START Records shown

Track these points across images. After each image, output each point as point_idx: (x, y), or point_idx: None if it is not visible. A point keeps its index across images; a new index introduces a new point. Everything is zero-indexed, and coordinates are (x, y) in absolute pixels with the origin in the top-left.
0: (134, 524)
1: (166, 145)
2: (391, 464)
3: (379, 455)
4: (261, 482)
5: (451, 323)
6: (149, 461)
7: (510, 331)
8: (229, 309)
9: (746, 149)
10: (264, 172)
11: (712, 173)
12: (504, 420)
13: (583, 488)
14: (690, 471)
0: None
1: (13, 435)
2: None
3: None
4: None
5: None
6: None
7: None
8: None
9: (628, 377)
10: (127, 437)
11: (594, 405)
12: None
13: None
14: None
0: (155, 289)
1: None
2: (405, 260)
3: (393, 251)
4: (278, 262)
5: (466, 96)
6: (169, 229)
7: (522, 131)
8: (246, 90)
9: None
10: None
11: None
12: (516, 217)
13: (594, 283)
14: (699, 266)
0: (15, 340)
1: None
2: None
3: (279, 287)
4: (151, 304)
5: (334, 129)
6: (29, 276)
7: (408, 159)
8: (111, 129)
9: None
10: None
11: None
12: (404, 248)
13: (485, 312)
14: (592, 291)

END Records shown

Locate every line in the entries above that contains the string "across", and copy each such line verbatim.

* Task answer:
Track these points across images. After each image, output each point as point_idx: (x, y), or point_idx: None if it is not visible. A point keeps its index across images; a new index introduces a new point. Everything is zero-indexed, and coordinates are (x, y) in absolute pixels with the origin in the top-left.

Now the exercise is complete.